The core concept of the VTA-LDM model is to use implicit alignment technology to match the generated audio with the video content in terms of semantics and time. This approach not only improves the quality of audio generation but also expands the application scenarios of video generation technology. The research team has deeply explored the model design, combining various technical means to ensure the accuracy and consistency of the generated audio.

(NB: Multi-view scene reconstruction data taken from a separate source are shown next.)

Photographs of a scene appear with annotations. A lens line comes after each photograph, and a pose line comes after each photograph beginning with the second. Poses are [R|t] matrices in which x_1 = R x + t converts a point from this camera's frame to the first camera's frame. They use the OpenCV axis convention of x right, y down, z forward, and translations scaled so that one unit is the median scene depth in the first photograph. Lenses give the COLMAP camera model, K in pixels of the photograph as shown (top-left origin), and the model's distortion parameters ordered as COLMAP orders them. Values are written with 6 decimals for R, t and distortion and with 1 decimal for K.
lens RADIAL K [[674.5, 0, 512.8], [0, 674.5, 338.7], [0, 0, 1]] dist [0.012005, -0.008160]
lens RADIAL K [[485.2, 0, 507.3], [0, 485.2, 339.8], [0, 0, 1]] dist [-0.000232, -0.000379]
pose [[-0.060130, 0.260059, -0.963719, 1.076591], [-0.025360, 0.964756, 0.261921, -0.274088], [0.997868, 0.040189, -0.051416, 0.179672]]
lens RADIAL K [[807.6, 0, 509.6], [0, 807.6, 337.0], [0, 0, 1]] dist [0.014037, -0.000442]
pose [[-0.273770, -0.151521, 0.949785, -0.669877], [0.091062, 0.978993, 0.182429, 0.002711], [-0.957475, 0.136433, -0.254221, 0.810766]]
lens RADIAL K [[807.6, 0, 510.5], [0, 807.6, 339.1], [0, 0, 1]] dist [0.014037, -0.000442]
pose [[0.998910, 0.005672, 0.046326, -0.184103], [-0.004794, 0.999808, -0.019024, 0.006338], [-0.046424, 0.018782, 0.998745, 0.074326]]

This research focuses on analyzing three key aspects: visual encoder, auxiliary embedding, and data augmentation techniques. The research team first established a basic model and then conducted a large number of ablation experiments on this basis to evaluate the impact of different visual encoders and auxiliary embeddings on the generation effect. The results of these experiments show that the model performs excellently in terms of generation quality and video-to-audio synchronization alignment, reaching the forefront of current technology.

In terms of inference, users only need to place the video segment in the specified data directory and run the provided inference script to generate the corresponding audio content. The research team also provides a set of tools that help users merge the generated audio with the original video, further enhancing the convenience of application.

The VTA-LDM model currently provides multiple different model versions to meet different research needs. These models cover basic models and various enhanced models, aiming to offer users flexible options to adapt to various experimental and application scenarios.

The launch of the VTA-LDM model marks an important progress in the field of video-to-audio generation. Researchers expect to promote the development of related technologies and create more diverse application possibilities through this model.

## Highlights:

  • 🎬 The research focuses on generating audio content that aligns with video input in terms of semantics and time.
  • 🔍 It explores the importance of visual encoders, auxiliary embedding, and data augmentation techniques in the generation process.
  • 📈 Experimental results show that the model has reached an advanced level in the field of video-to-audio generation, promoting the development of related technologies.